Data records:
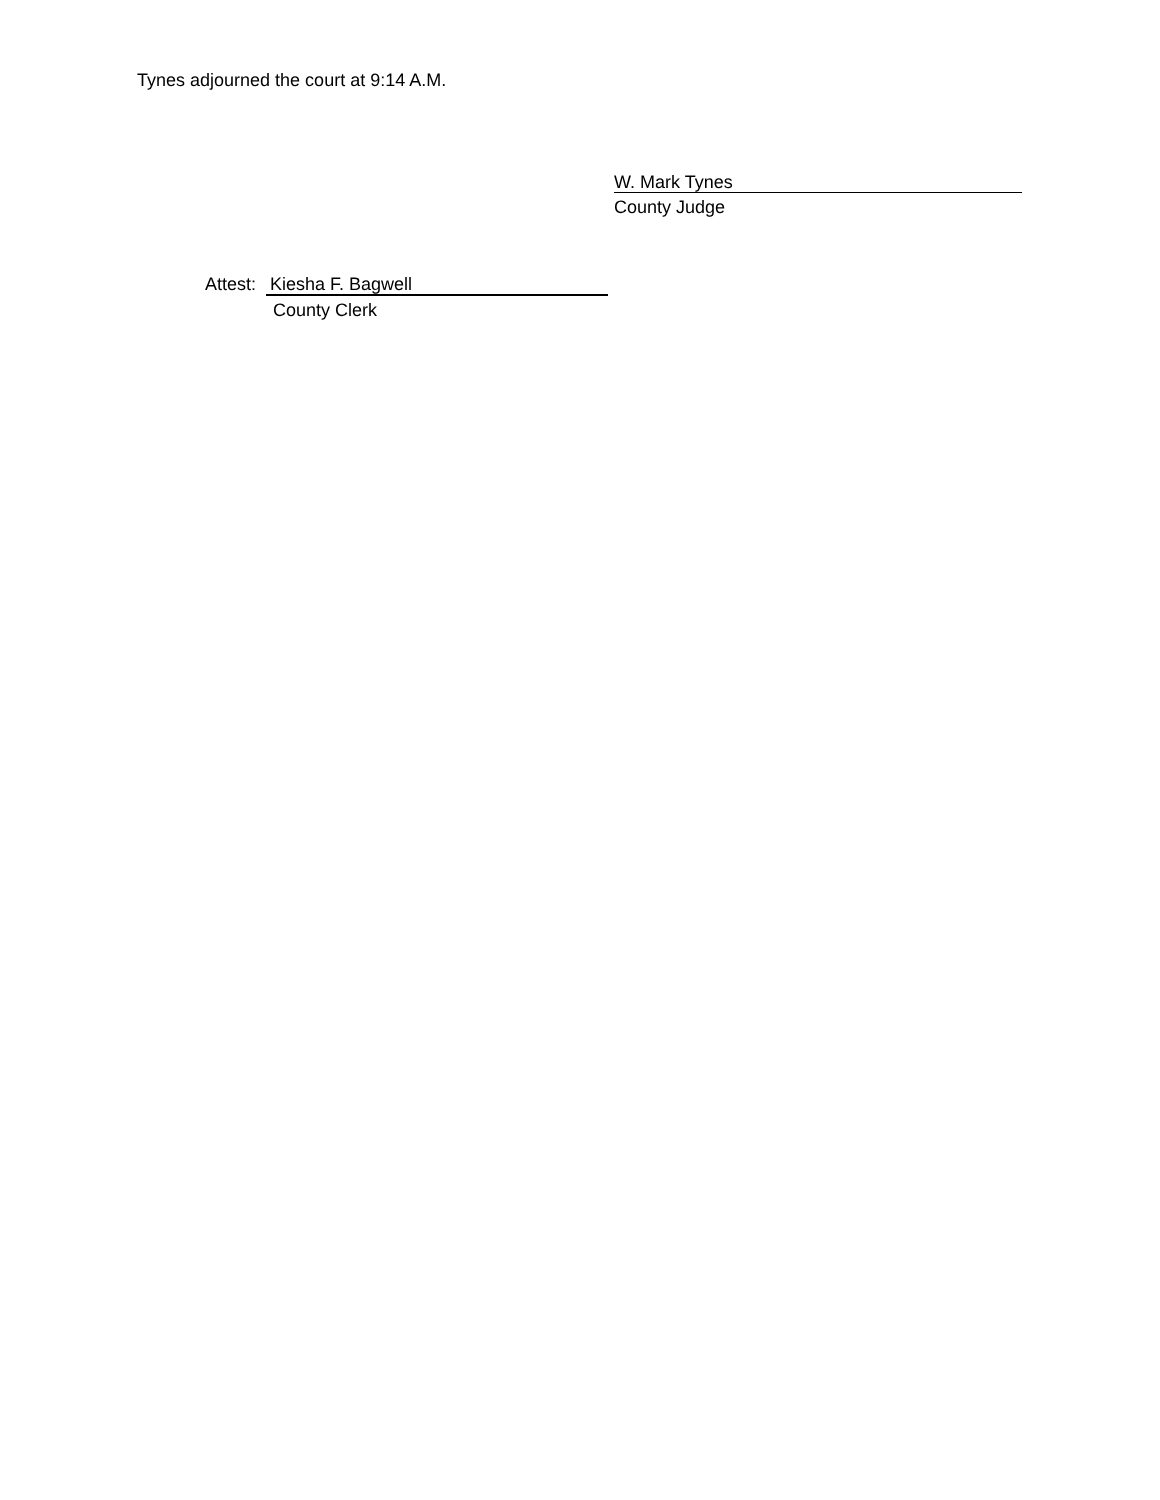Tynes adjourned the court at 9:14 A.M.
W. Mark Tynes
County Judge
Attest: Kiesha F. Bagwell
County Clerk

*EXERCISE DIRECTIONS*. Print the data above exactly; drop every picture.

*EXERCISE ANSWER*.
Tynes adjourned the court at 9:14 A.M.
W. Mark Tynes
County Judge
Attest: Kiesha F. Bagwell
County Clerk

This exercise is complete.